An exhibition of ancient Chinese books will kick off in Beijing on Sept 7 to celebrate the 110th anniversary of the National Library of China, the Ministry of Culture and Tourism announced on Wednesday.
The exhibit will include more than 300 ancient books that are among the most precious selected from the collections of 40 public institutions and 30 individuals nationwide.
According to Chen Binbin, counsel of the public service department under the ministry, the exhibition will be the largest for ancient books in the 70-year history of New China.
"Compared with general cultural relics, books are more fragile and more difficult to preserve," Chen said. "However, the reason why we can trace the roots of Chinese civilization today is largely attributed to these textual recordings."
The National Museum of Classic Books, affiliated to the National Library of China, will host the exhibition, which is currently scheduled to last three months.
The catalog of exhibits, which has been partially released to media by Lin Shitian, a veteran researcher of ancient books at the National Library of China, covers a wide range of book varieties and periods. For example, some samples of Liye Slips, which were unearthed from Hunan province, are so far the only known remnants of government documents from the Qin Dynasty (221-206 BC).
Also on display will be pages of the Song Dynasty's (960-1279) printed version of History as a Mirror, one of the most important chronological history books in ancient China, which will also honor its author Sima Guang, who coincidentally was born exactly 1,000 years ago.
The earliest printed comprehensive Tibetan Buddhist sutras from 1410, collected by Sera Monastery in Lhasa, the Tibet autonomous region, also reflects the rule of the Chinese central government over Tibet in history, according to Lin. It was printed in Nanjing, Jiangsu province, then China's capital, and was bestowed upon the monastery by Emperor Yongle of the Ming Dynasty (1368-1644).

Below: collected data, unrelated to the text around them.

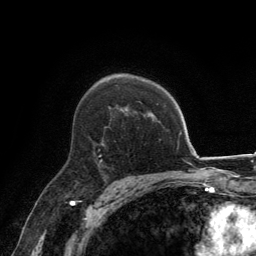
Breast MRI, one axial slice. Slice 91 of 134 in the series (ordered by position). Cropped to one breast. Dynamic contrast-enhanced series, time point 2 of 6 at this slice position (early post-contrast). 3 T. TE 2.8 ms, TR 7.7 ms. 1.2 mm slice thickness. 256 × 256 image matrix, field of view 170 × 170 mm. Female patient.
Outlined on this slice (semi-automatically segmented with operator editing):
- enhancing-tissue mask used for the functional tumour volume (all voxels passing the contrast-enhancement thresholds inside the analysis volume; usually the tumour): box from (x=100, y=143) to (x=103, y=163) px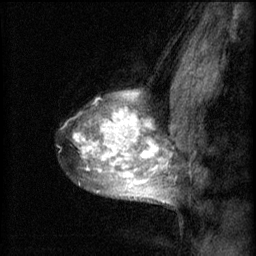
Breast MRI (dynamic contrast-enhanced), one sagittal slice. Slice 46 of 60 in the series (ordered by position). 3 images stored at this slice position (order not interpretable as contrast timing). 1.5 T. TE 4.2 ms, TR 8.2 ms. 2 mm slice thickness. 256 × 256 image matrix. Patient: female, 40 years.
Structures marked on this image (semi-automatically segmented with operator editing):
- analysis volume of interest (the breast-tissue region the enhancement analysis was run in; not a lesion): bounding box [x1, y1, x2, y2] px = [68, 84, 167, 205]
- tumour enhancement mask (voxels above the 70 % enhancement threshold inside the analysis volume of interest): [74, 92, 166, 203]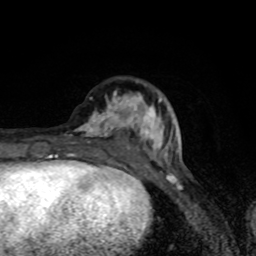
Breast MRI (dynamic contrast-enhanced), one axial slice. Slice 28 of 80 in the series (ordered by position). Cropped to one breast. Dynamic contrast-enhanced series, time point 2 of 8 at this slice position (early post-contrast). 1.5 T. TE 4.2 ms, TR 7 ms. 256 × 256 image matrix. Female patient.
Structures marked on this image (semi-automatically segmented with operator editing):
- enhancing-tissue mask used for the functional tumour volume (all voxels passing the contrast-enhancement thresholds inside the analysis volume; usually the tumour): bounding box (x1, y1, x2, y2) in pixels: (73, 81, 166, 160)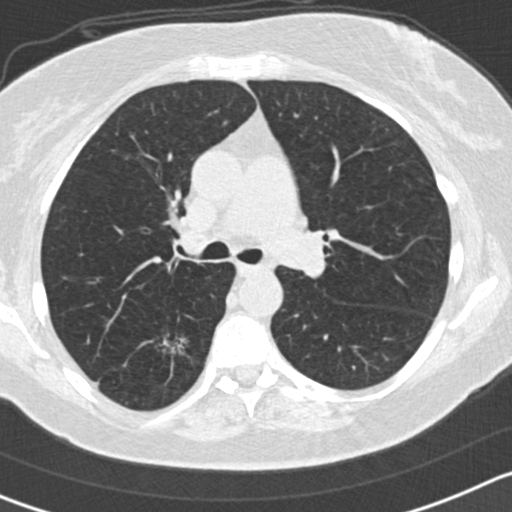
Chest CT (low-dose screening protocol), one axial image. First (baseline) screen. Lung window (W 1500 / L -600 HU). Standard (soft-tissue) reconstruction kernel (B30f). 120 kVp. Female participant, aged 65 years at enrolment. Former smoker at enrolment.
Expert reader's lesion annotation, bounding box (x1, y1, x2, y2) in pixels: (134, 316, 199, 379). Reader record for this screening exam (exam-level; its link to the box is not recorded): non-calcified nodule or mass ≥4 mm, right lower lobe, 14 × 13 mm, spiculated (stellate) margins, mixed attenuation. Later outcome: lung cancer diagnosed 565 days after this screen — adenocarcinoma, NOS, right lower lobe, moderately differentiated (G2), stage IA (AJCC 6th edition), 25 mm at pathology.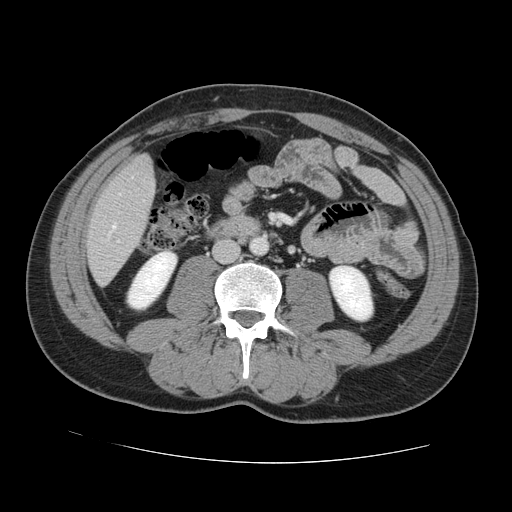
Contrast-enhanced abdominal CT, one axial slice; position 29 of 131 along the scan axis; 120 kVp; intravenous contrast given; soft-tissue window (W 400 / L 40 HU); 2.5 mm slice thickness; 512 × 512 image matrix. Case-level facts recorded for this patient, not image findings: patient: male, age 55 years at operation; diagnosis: colorectal cancer liver metastases, imaged before liver resection.
Annotated regions visible in this slice (expert manual segmentation):
- hepatic veins: box from (x=109, y=194) to (x=120, y=235) px
- liver: (x=88, y=156)–(x=154, y=283)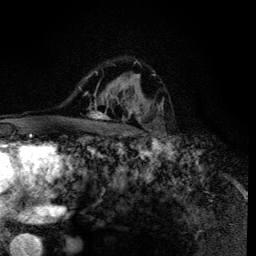
Breast MRI (dynamic contrast-enhanced), one axial slice; position 89 of 134 along the scan axis; cropped to one breast; dynamic contrast-enhanced series, time point 2 of 6 at this slice position (early post-contrast); 3 T; TE 4.2 ms, TR 8.6 ms; 1.2 mm slice thickness; 256 × 256 image matrix. Female patient.
Annotated regions visible in this slice (semi-automatic segmentation, software-assisted and operator-edited):
- enhancing-tissue mask used for the functional tumour volume (all voxels passing the contrast-enhancement thresholds inside the analysis volume; usually the tumour): bounding box (x1, y1, x2, y2) in pixels: (88, 65, 160, 135)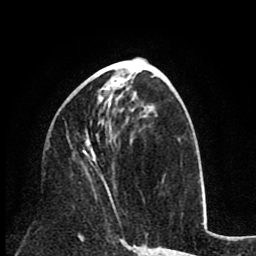
Breast MRI (dynamic contrast-enhanced), one axial slice; slice 39 of 80 in the series (ordered by position); cropped to one breast; dynamic contrast-enhanced series, time point 2 of 8 at this slice position (early post-contrast); 1.5 T; TE 2.6 ms, TR 6.1 ms; 2 mm slice thickness; 256 × 256 image matrix, field of view 160 × 160 mm. Female patient.
Structures marked on this image (semi-automatic segmentation, software-assisted and operator-edited):
- enhancing-tissue mask used for the functional tumour volume (all voxels passing the contrast-enhancement thresholds inside the analysis volume; usually the tumour): bounding box (x1, y1, x2, y2) in pixels: (83, 87, 117, 216)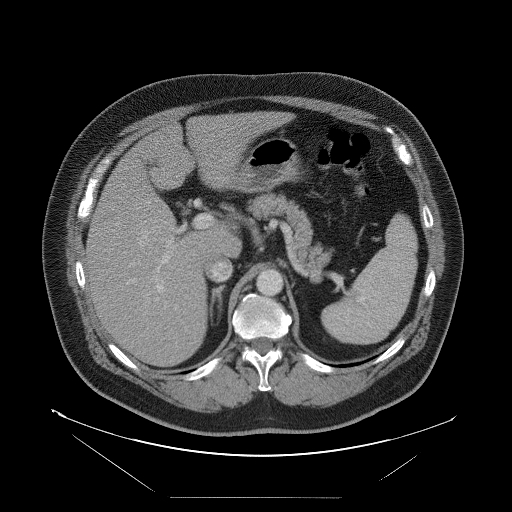
Contrast-enhanced abdominal CT, one axial slice; position 59 of 114 along the scan axis; 120 kVp; intravenous contrast given; soft-tissue window (W 400 / L 40 HU); 5 mm slice thickness; 512 × 512 image matrix, field of view 500 × 500 mm. From the clinical record (not read from this slice): patient: female, age 65 years at operation; diagnosis: colorectal cancer liver metastases, imaged before liver resection; multiple liver metastases: no; largest metastasis: 6.5 cm; disease in both lobes: yes.
Outlined on this slice (outlined manually by an expert reader):
- hepatic veins: bounding box (x1, y1, x2, y2) in pixels: (139, 231, 154, 246)
- liver: (87, 112, 281, 366)
- planned liver remnant (the part of the liver to remain after resection): (145, 112, 281, 244)
- portal vein (with intrahepatic branches): (153, 215, 211, 302)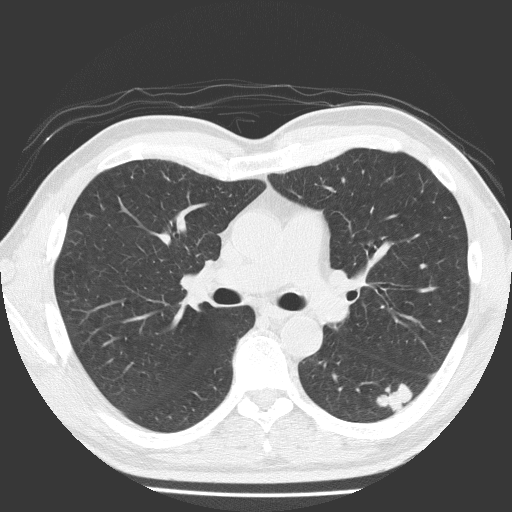
Low-dose screening chest CT, one axial slice; position 110 of 184 along the scan axis; reconstruction kernel FC51; lung window (W 1500 / L -600 HU); 2 mm slice thickness; 512 × 512 image matrix.
Structures marked on this image (manually delineated by an expert):
- lesion 1 (tumor, lower lobe of left lung): bounding box <376,383,413,412> (left, top, right, bottom; pixels)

Lin highlighted the only surviving copy of Libu Yunlue, an official dictionary of poetic rhythm from the Song Dynasty. When it appeared on auction in 2013, it was hailed as "the biggest discovery of ancient Chinese books in recent years".

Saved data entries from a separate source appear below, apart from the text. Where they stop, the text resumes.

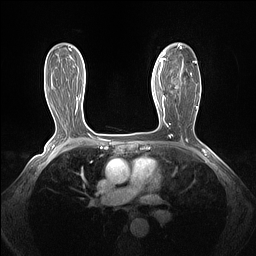
Breast MRI (dynamic contrast-enhanced), one axial slice. Slice 89 of 160 in the series (ordered by position). Dynamic contrast-enhanced series, time point 2 of 7 at this slice position (early post-contrast). 1.5 T. TE 1.4 ms, TR 5 ms. 256 × 256 image matrix. Female patient.
Annotated regions visible in this slice (semi-automatic segmentation, software-assisted and operator-edited):
- enhancing-tissue mask used for the functional tumour volume (all voxels passing the contrast-enhancement thresholds inside the analysis volume; usually the tumour): bounding box (x1, y1, x2, y2) in pixels: (161, 43, 200, 103)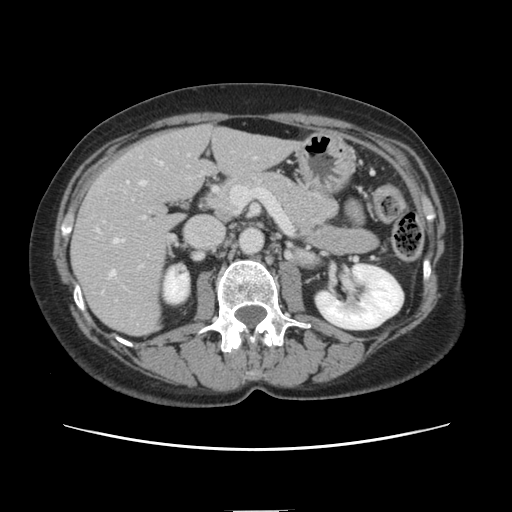
Contrast-enhanced abdominal CT, one axial slice; position 61 of 141 along the scan axis; 120 kVp; soft-tissue window (W 400 / L 40 HU); 2.5 mm slice thickness; 512 × 512 image matrix, field of view 350 × 350 mm. Case-level facts recorded for this patient, not image findings: patient: female, age 74 years at operation; diagnosis: colorectal cancer liver metastases, imaged before liver resection; multiple liver metastases: yes; largest metastasis: 3.2 cm; disease in both lobes: yes.
Structures marked on this image (manually delineated by an expert):
- hepatic veins: bounding box <108,163,161,278> (left, top, right, bottom; pixels)
- liver: <72,126,295,335>
- planned liver remnant (the part of the liver to remain after resection): <176,126,295,189>
- portal vein (with intrahepatic branches): <116,180,143,244>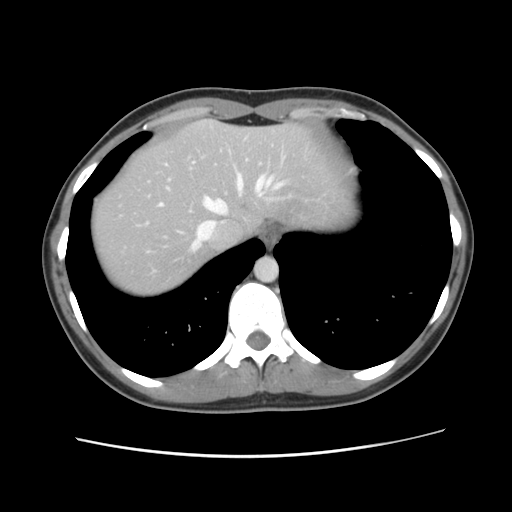
Contrast-enhanced abdominal CT, one axial slice. Position 103 of 134 along the scan axis. 120 kVp. Intravenous contrast given. Soft-tissue window (W 400 / L 40 HU). 2.5 mm slice thickness. 512 × 512 image matrix. Case-level facts recorded for this patient, not image findings: patient: female, age 35 years at operation; diagnosis: colorectal cancer liver metastases, imaged before liver resection; multiple liver metastases: yes; largest metastasis: 4.5 cm; disease in both lobes: yes.
Outlined on this slice (expert manual segmentation):
- hepatic veins: bounding box <160,174,285,250> (left, top, right, bottom; pixels)
- liver: <90,120,338,297>
- planned liver remnant (the part of the liver to remain after resection): <91,121,338,297>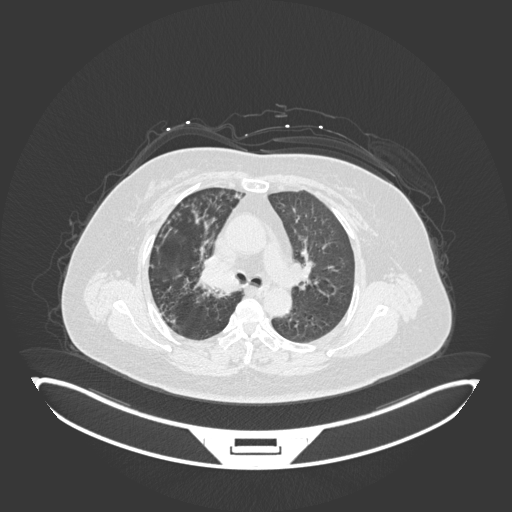
Chest CT, one axial slice. Lung window (W 1500 / L -600 HU). 512 × 512 image matrix. Patient: female, 60 years. From the clinical record (not read from this slice): clinical TNM (as recorded): T1c N0 M0; histopathological grade: G1-G2.
Structures marked on this image (rectangle marked by the reading radiologist):
- lung tumour (recorded histology: squamous cell carcinoma): bounding box <191,257,246,296> (left, top, right, bottom; pixels)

"As consciousness protecting cultural relics and intangible cultural heritage has greatly risen among the public in recent years, better protection of ancient books will become the next big talking point," Chen said.
A national project was launched in 2007 to systematically investigate, categorize, restore and digitally copy huge numbers of ancient books that are scattered nationwide. For instance, more than 200 programs have been organized to train people to restore ancient books, and in the National Library of China alone, digital copies of 32,000 ancient books have been uploaded online.

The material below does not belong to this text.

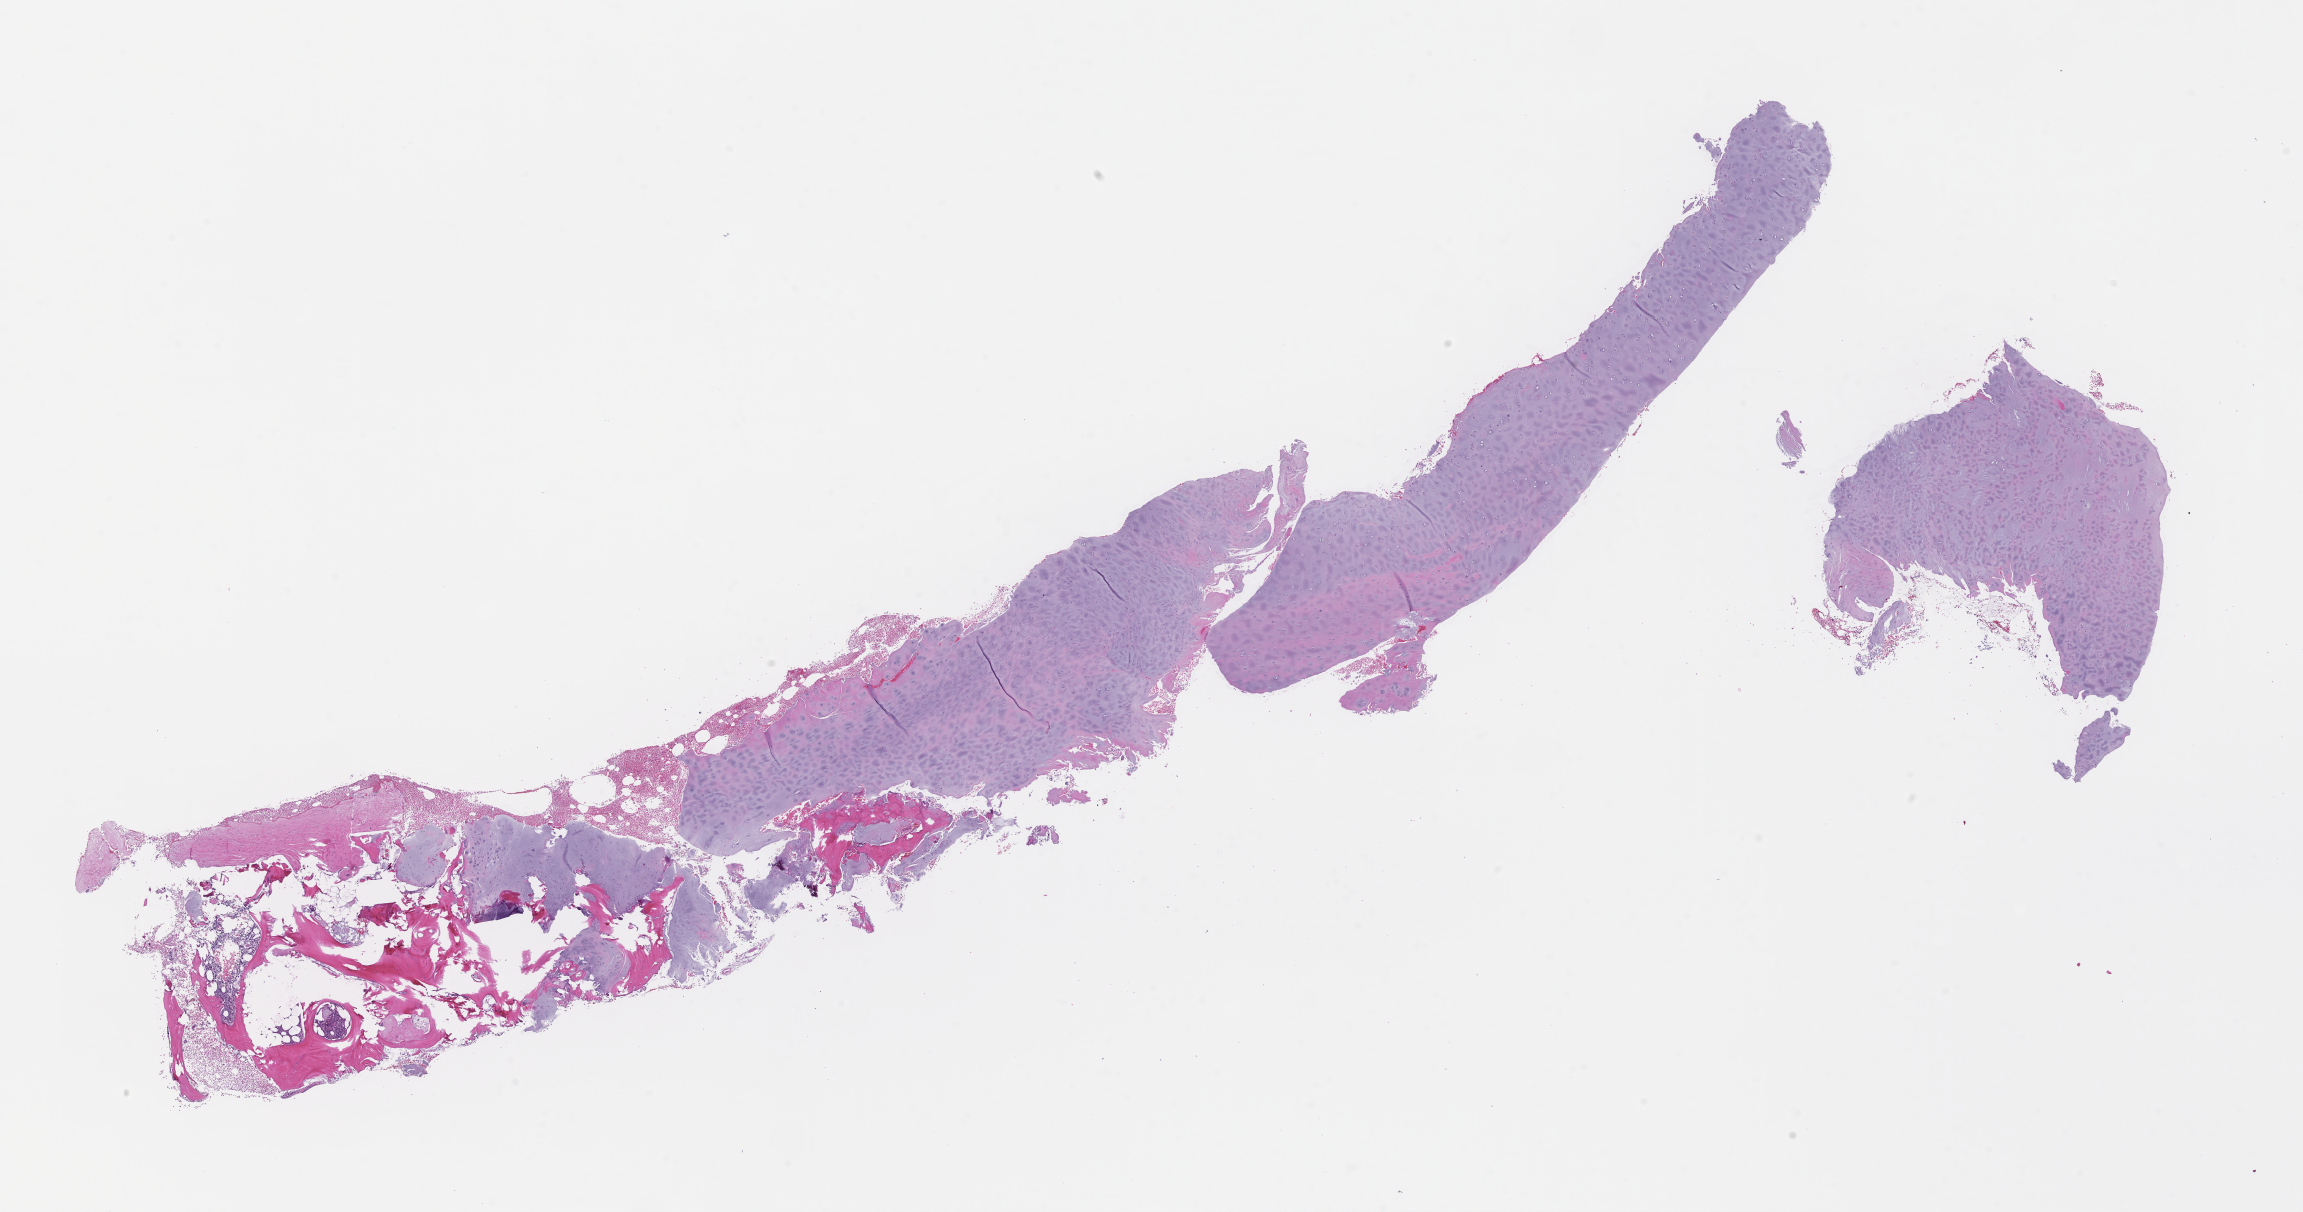
H&E whole-slide image — a low-resolution overview of the entire scanned area, about 18.6 x 9.8 mm, formalin-fixed paraffin-embedded section, site: bone marrow, collected at baseline (before treatment). Patient sex: female.
This section: primary tumor. Diagnosis: Plasma Cell Myeloma.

According to the National Center for Preservation and Conservation of Ancient Books, there are 30 million ancient books in China, and an ongoing general survey has registered over 80 percent of them in a national database.
"That means each copy has an ID card to indicate who collected it and where it is housed," Chen said.
Lin added that a database recording overseas collections of ancient Chinese books is also being built. He estimated about 3 million copies are now housed abroad. A section of the exhibition is set to display some "national treasures" returned from overseas for the first time since 1949.
Examples showing Sino-foreign cultural exchanges in ancient times are also on display, such as a 15th-century edition of Almagest by ancient Greek astronomer Ptolemy, Euclid's Elements in Manchu and other books in Latin, English, Italian and other languages. Lin explained that many of them were introduced into Chinese imperial courts through Western missionaries during the Ming and Qing (1644-1911) dynasties.